Abstract: We model macular thickness measurements over time and location to monitor glaucoma deterioration and prevent vision loss. Data characteristics vary over a 6×6 grid of locations on the retina with additional variability arising from the imaging process at each visit. Currently, physicians estimate slopes using repeated simple linear regression for each subject and location. We develop a novel Bayesian hierarchical model with spatially varying population-level and subject-specific coefficients with visit effects, accounting for both spatial and within-subject correlation, leading to more precision in estimating slopes. We employ correlated spatially varying a) intercepts, b) slopes, and c) residual standard deviations (SD) by treating these parameter fields as multivariate Gaussian processes with flexible Matérn cross-covariance functions. Each marginal process assumes an exponential kernel with its own SD and spatial correlation matrix. We apply our model to data from the Advanced Glaucoma Progression Study, providing insight to the correlations between the spatially varying processes at the population and subject levels.

Louis Ehwerhemuepha
Challenges in pediatric data science – use cases at CHOC

Abstract: In this presentation, we will highlight some practical statistical learning challenges we encounter developing models to predict outcomes of interest in pediatrics. This includes adjusting for bias in predicted probabilities by demographics (to improve equitable use of ML/AI); prediction of very rare but highly morbid conditions; challenges with small sample sizes in histopathology imaging prediction tasks; missing data and mismatches in modality for multimodal unstructured data prediction tasks; and the need for precision medicine in routine clinical care such as determining normal vital signs and labs. We will present these challenges with open discussions on adjustments that will mitigate their impact.

Michele Guindani
Integrative modeling and precision medicine: challenges from a statistical and imaging perspective

Abstract: Precision medicine promises improved health outcomes by accounting for individual variability in genetics, lifestyle, and environment when determining treatments. However, realizing precision medicine relies heavily on integrative modeling – the fusion of diverse data types like genomics, imaging, electronic health records, socioeconomic information, and more to derive insights into patients’ characteristics. This emerging field is full of statistical and computational challenges.
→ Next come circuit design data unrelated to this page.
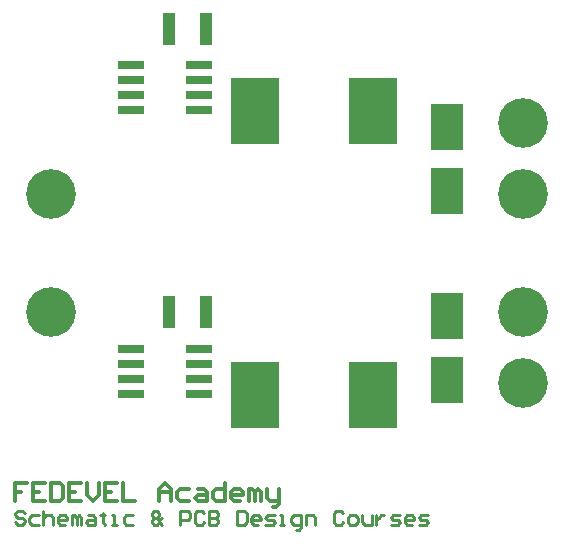
<source format=gts>
G04*
G04 #@! TF.GenerationSoftware,Altium Limited,Altium Designer,19.0.13 (425)*
G04*
G04 Layer_Color=8388736*
%FSLAX44Y44*%
%MOMM*%
G71*
G01*
G75*
%ADD16C,0.3000*%
%ADD17C,0.2500*%
%ADD18R,2.3032X0.8032*%
%ADD19R,4.0532X5.7032*%
%ADD20R,1.1032X2.7032*%
%ADD21R,2.7532X3.9532*%
%ADD22C,4.2032*%
D16*
X30157Y55235D02*
X20000D01*
Y47618D01*
X25078D01*
X20000D01*
Y40000D01*
X45392Y55235D02*
X35235D01*
Y40000D01*
X45392D01*
X35235Y47618D02*
X40313D01*
X50470Y55235D02*
Y40000D01*
X58088D01*
X60627Y42539D01*
Y52696D01*
X58088Y55235D01*
X50470D01*
X75862D02*
X65705D01*
Y40000D01*
X75862D01*
X65705Y47618D02*
X70784D01*
X80940Y55235D02*
Y45078D01*
X86019Y40000D01*
X91097Y45078D01*
Y55235D01*
X106332D02*
X96175D01*
Y40000D01*
X106332D01*
X96175Y47618D02*
X101254D01*
X111410Y55235D02*
Y40000D01*
X121567D01*
X141881D02*
Y50157D01*
X146959Y55235D01*
X152037Y50157D01*
Y40000D01*
Y47618D01*
X141881D01*
X167272Y50157D02*
X159655D01*
X157116Y47618D01*
Y42539D01*
X159655Y40000D01*
X167272D01*
X174890Y50157D02*
X179968D01*
X182507Y47618D01*
Y40000D01*
X174890D01*
X172351Y42539D01*
X174890Y45078D01*
X182507D01*
X197743Y55235D02*
Y40000D01*
X190125D01*
X187586Y42539D01*
Y47618D01*
X190125Y50157D01*
X197743D01*
X210438Y40000D02*
X205360D01*
X202821Y42539D01*
Y47618D01*
X205360Y50157D01*
X210438D01*
X212978Y47618D01*
Y45078D01*
X202821D01*
X218056Y40000D02*
Y50157D01*
X220595D01*
X223134Y47618D01*
Y40000D01*
Y47618D01*
X225674Y50157D01*
X228213Y47618D01*
Y40000D01*
X233291Y50157D02*
Y42539D01*
X235830Y40000D01*
X243448D01*
Y37461D01*
X240909Y34922D01*
X238369D01*
X243448Y40000D02*
Y50157D01*
D17*
X27997Y29997D02*
X25998Y31996D01*
X21999D01*
X20000Y29997D01*
Y27997D01*
X21999Y25998D01*
X25998D01*
X27997Y23999D01*
Y21999D01*
X25998Y20000D01*
X21999D01*
X20000Y21999D01*
X39994Y27997D02*
X33995D01*
X31996Y25998D01*
Y21999D01*
X33995Y20000D01*
X39994D01*
X43992Y31996D02*
Y20000D01*
Y25998D01*
X45992Y27997D01*
X49990D01*
X51990Y25998D01*
Y20000D01*
X61986D02*
X57988D01*
X55988Y21999D01*
Y25998D01*
X57988Y27997D01*
X61986D01*
X63986Y25998D01*
Y23999D01*
X55988D01*
X67984Y20000D02*
Y27997D01*
X69984D01*
X71983Y25998D01*
Y20000D01*
Y25998D01*
X73983Y27997D01*
X75982Y25998D01*
Y20000D01*
X81980Y27997D02*
X85979D01*
X87978Y25998D01*
Y20000D01*
X81980D01*
X79981Y21999D01*
X81980Y23999D01*
X87978D01*
X93976Y29997D02*
Y27997D01*
X91977D01*
X95975D01*
X93976D01*
Y21999D01*
X95975Y20000D01*
X101973D02*
X105972D01*
X103973D01*
Y27997D01*
X101973D01*
X119968D02*
X113970D01*
X111970Y25998D01*
Y21999D01*
X113970Y20000D01*
X119968D01*
X143960D02*
X141960Y21999D01*
X139961Y20000D01*
X137962D01*
X135962Y21999D01*
Y23999D01*
X137962Y25998D01*
X135962Y27997D01*
Y29997D01*
X137962Y31996D01*
X139961D01*
X141960Y29997D01*
Y27997D01*
X139961Y25998D01*
X141960Y23999D01*
Y21999D01*
X143960Y25998D02*
X141960Y23999D01*
X137962Y25998D02*
X139961D01*
X159955Y20000D02*
Y31996D01*
X165953D01*
X167952Y29997D01*
Y25998D01*
X165953Y23999D01*
X159955D01*
X179948Y29997D02*
X177949Y31996D01*
X173950D01*
X171951Y29997D01*
Y21999D01*
X173950Y20000D01*
X177949D01*
X179948Y21999D01*
X183947Y31996D02*
Y20000D01*
X189945D01*
X191944Y21999D01*
Y23999D01*
X189945Y25998D01*
X183947D01*
X189945D01*
X191944Y27997D01*
Y29997D01*
X189945Y31996D01*
X183947D01*
X207939D02*
Y20000D01*
X213937D01*
X215937Y21999D01*
Y29997D01*
X213937Y31996D01*
X207939D01*
X225933Y20000D02*
X221935D01*
X219935Y21999D01*
Y25998D01*
X221935Y27997D01*
X225933D01*
X227933Y25998D01*
Y23999D01*
X219935D01*
X231931Y20000D02*
X237929D01*
X239929Y21999D01*
X237929Y23999D01*
X233931D01*
X231931Y25998D01*
X233931Y27997D01*
X239929D01*
X243927Y20000D02*
X247926D01*
X245927D01*
Y27997D01*
X243927D01*
X257923Y16001D02*
X259922D01*
X261922Y18001D01*
Y27997D01*
X255924D01*
X253924Y25998D01*
Y21999D01*
X255924Y20000D01*
X261922D01*
X265920D02*
Y27997D01*
X271919D01*
X273918Y25998D01*
Y20000D01*
X297910Y29997D02*
X295911Y31996D01*
X291912D01*
X289913Y29997D01*
Y21999D01*
X291912Y20000D01*
X295911D01*
X297910Y21999D01*
X303908Y20000D02*
X307907D01*
X309906Y21999D01*
Y25998D01*
X307907Y27997D01*
X303908D01*
X301909Y25998D01*
Y21999D01*
X303908Y20000D01*
X313905Y27997D02*
Y21999D01*
X315904Y20000D01*
X321902D01*
Y27997D01*
X325901D02*
Y20000D01*
Y23999D01*
X327900Y25998D01*
X329900Y27997D01*
X331899D01*
X337897Y20000D02*
X343895D01*
X345895Y21999D01*
X343895Y23999D01*
X339897D01*
X337897Y25998D01*
X339897Y27997D01*
X345895D01*
X355891Y20000D02*
X351893D01*
X349893Y21999D01*
Y25998D01*
X351893Y27997D01*
X355891D01*
X357891Y25998D01*
Y23999D01*
X349893D01*
X361889Y20000D02*
X367887D01*
X369887Y21999D01*
X367887Y23999D01*
X363889D01*
X361889Y25998D01*
X363889Y27997D01*
X369887D01*
D18*
X118000Y169050D02*
D03*
Y156350D02*
D03*
Y143650D02*
D03*
Y130950D02*
D03*
X176000Y169050D02*
D03*
Y156350D02*
D03*
Y143650D02*
D03*
Y130950D02*
D03*
Y370950D02*
D03*
Y383650D02*
D03*
Y396350D02*
D03*
Y409050D02*
D03*
X118000Y370950D02*
D03*
Y383650D02*
D03*
Y396350D02*
D03*
Y409050D02*
D03*
D19*
X322750Y130000D02*
D03*
X223250D02*
D03*
X223250Y370000D02*
D03*
X322750D02*
D03*
D20*
X150500Y200000D02*
D03*
X181500D02*
D03*
Y440000D02*
D03*
X150500D02*
D03*
D21*
X386000Y143000D02*
D03*
Y197000D02*
D03*
Y357000D02*
D03*
Y303000D02*
D03*
D22*
X50000Y300000D02*
D03*
Y200000D02*
D03*
X450000Y360000D02*
D03*
Y140000D02*
D03*
Y300000D02*
D03*
Y200000D02*
D03*
M02*

</source>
This talk provides an overview of these hurdles and showcases a few case studies. A dynamic brain connectivity analysis demonstrates incorporating concurrent physiological measurements to illuminate transitions between functional states during a motor task. An imaging genetics study reveals how joint modeling can identify imaging biomarkers and risk factors for schizophrenia. Ongoing challenges remain. This talk synthesizes a perspective on the field and outlines key steps to achieving robust, generalizable integrative models that pave the way for actionable precision medicine.